### Selected text
%%
The first step to designing a code search approach is to decide what kind of search targets it can provide. Developers want to search for various types of code. For example, some need code snippets related to a specific Application Programming Interface (API), whereas others require interface-related code. However, most developers search for available code snippets to address their problems or implement their tasks. These types vary by the desire of target users:

•

General code snippet: Generally, code search approaches retrieve the most relevant general code snippets rather than other source code types (e.g., API usages, GUI code, or binary code). Some representative examples are as follows: [13, 133, 253].

•

API usage example: Many software developers leverage the use of APIs that provide standard functionalities toward smooth developments. The developers understand and learn about the API by referring to the API documentation and tutorials (e.g., JDK), looking toward Q&A forums such as Stack Overflow or searching for code examples on super repositories such as GitHub. Some representative examples are as follows: [194, 217].

•

GUI or binary code: A code is used not just for writing software that provides specific functionalities but also for user interface development that serves as the interface for the user’s interaction with underlying software. Some representative examples are as follows: [37, 49, 299]. Moreover, there exists software without its compilable source code; instead, they exist with only compiled binary files. Some representative examples are as follows: [22, 297].

4.2 Search Base Creation

The search base is a repository or dataset where a code search approach can search for and take the code snippets relevant to the user’s specification. This is important because the overall performance of a search engine is influenced by the quantity and the quality of data [208]. Considering the importance of the data, we focus on how developers and researchers create their search base in this section and leave the description of the data itself used for code search in Section 6. Many approaches within the literature [133, 166, 220, 253] leverage a super repository such as GitHub [289] for their search base because such repositories are a rich and well-maintained source from the community.

Many studies [41, 66, 195, 211] implied that narrowing the search base allows the search engines to hit more relevant results to the queries. To do so, project metadata such as the programming language, creation date, and popularity are further considered in the code search domain. For some approaches, the researchers [133] consider specific repositories that a certain number of users have starred to avoid toy projects that contribute as noise within the data. Furthermore, some studies (e.g., [109]) leverage supplement information like commit logs (e.g., commit messages) to improve their engines’ performance by narrowing the search base or mining them for specific topics. A dataset from Q&A forums where questions are mapped with answers containing code snippets is used in many studies (e.g., [133, 150, 160, 216, 217, 220, 221, 253]).
%%
### Work task
Answer these from the code search text, each on its own line:
(a) Software without compilable source code exists in what form?
(b) Which two properties of data influence the overall performance of a search engine?
(c) Why do some researchers limit themselves to repositories starred by a certain number of users?

### Given records
%%
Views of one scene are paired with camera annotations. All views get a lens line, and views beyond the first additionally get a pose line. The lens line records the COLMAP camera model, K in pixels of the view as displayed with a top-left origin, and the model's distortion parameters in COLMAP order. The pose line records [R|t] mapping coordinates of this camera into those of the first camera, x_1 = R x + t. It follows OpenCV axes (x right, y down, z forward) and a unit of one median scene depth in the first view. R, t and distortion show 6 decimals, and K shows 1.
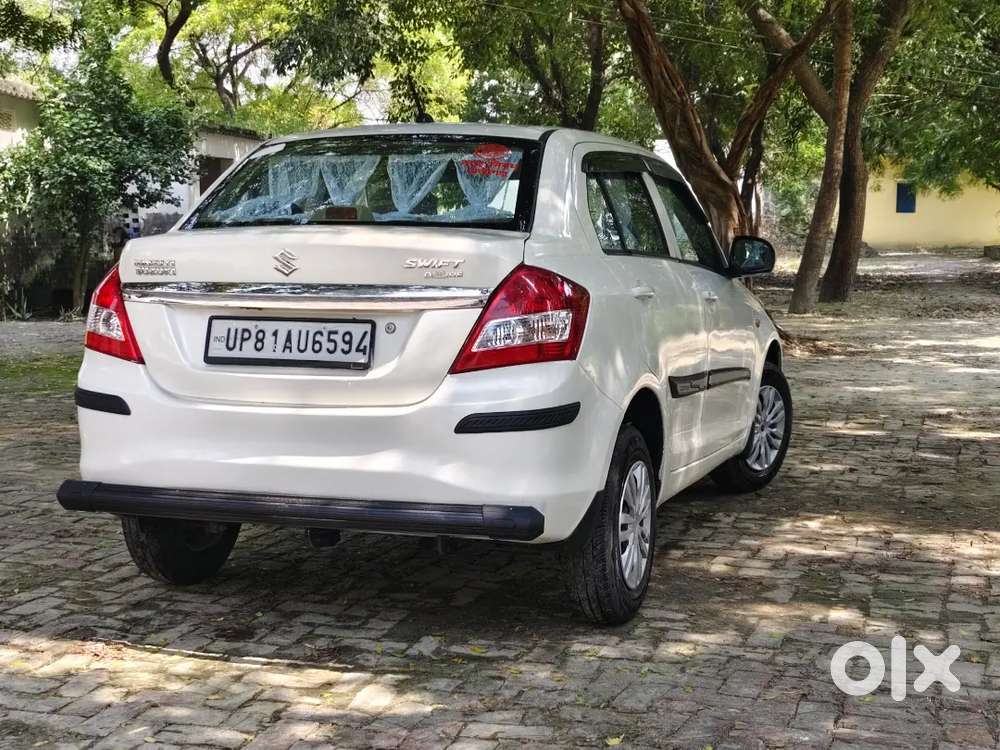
lens RADIAL K [[1471.5, 0, 489.5], [0, 1471.5, 385.9], [0, 0, 1]] dist [-0.009127, 0.084356]
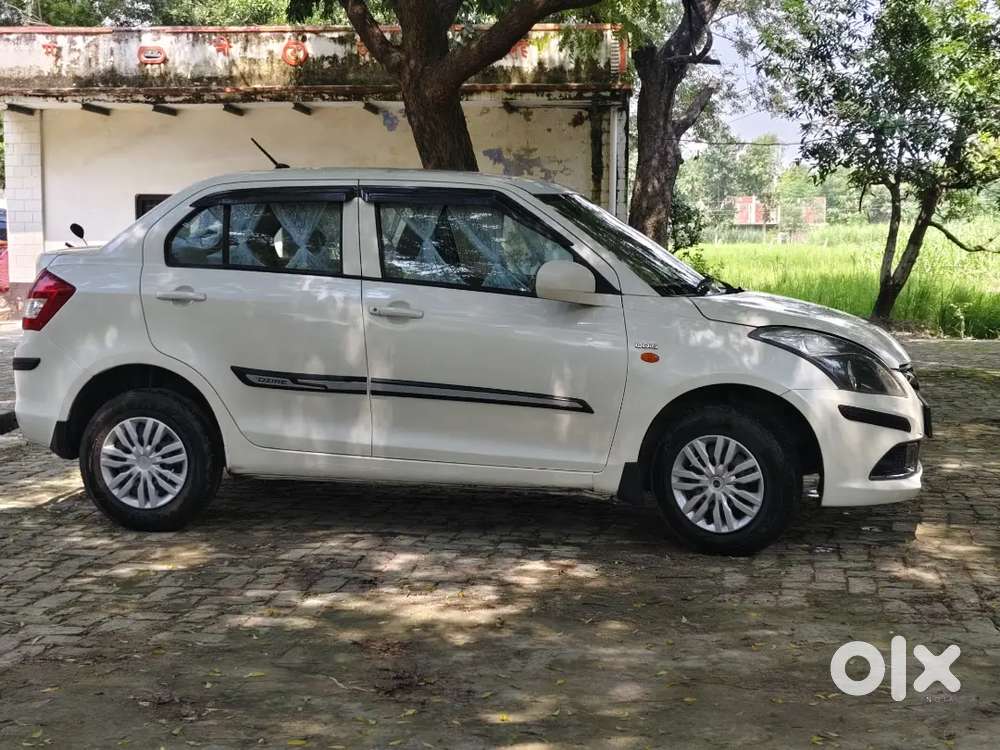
lens RADIAL K [[1474.9, 0, 511.5], [0, 1474.9, 376.7], [0, 0, 1]] dist [-0.015680, 0.165146]
pose [[0.171860, 0.095822, -0.980450, 1.640932], [-0.110232, 0.990878, 0.077519, -0.142302], [0.978935, 0.094755, 0.180855, 1.178582]]
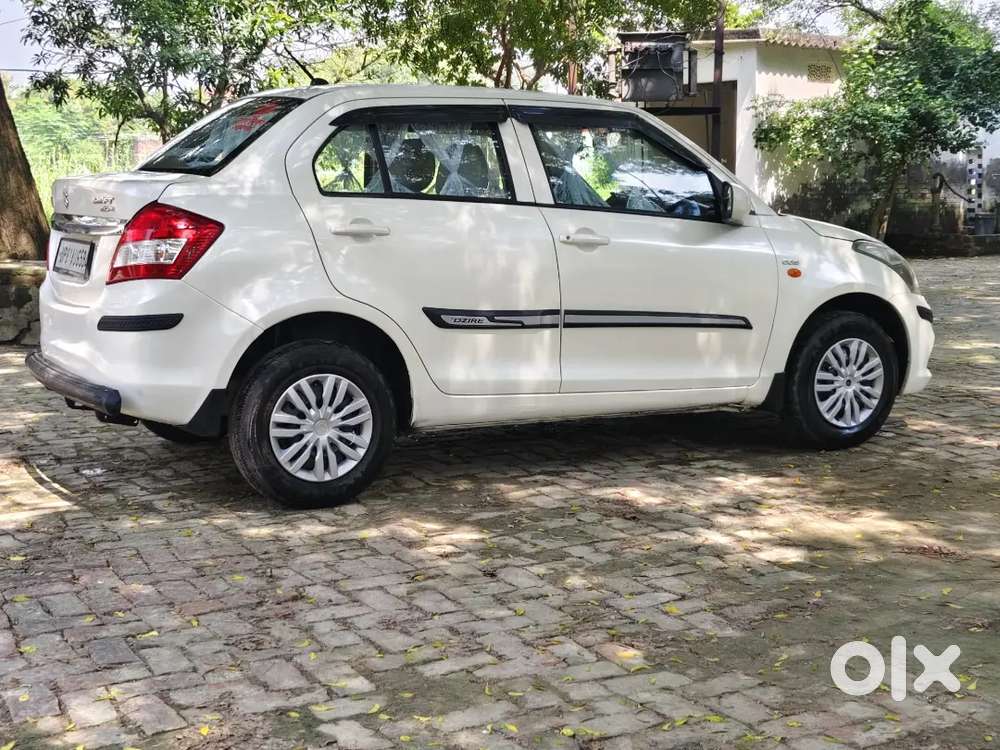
lens RADIAL K [[1460.6, 0, 503.7], [0, 1460.6, 389.4], [0, 0, 1]] dist [0.034490, -0.054889]
pose [[0.743023, 0.097004, -0.662199, 1.064651], [-0.071154, 0.995282, 0.065958, -0.025426], [0.665473, -0.001891, 0.746420, 0.247619]]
%%
### Solution to the exercise
(a) Only as compiled binary files.
(b) The quantity and the quality of the data.
(c) To avoid toy projects that contribute as noise within the data.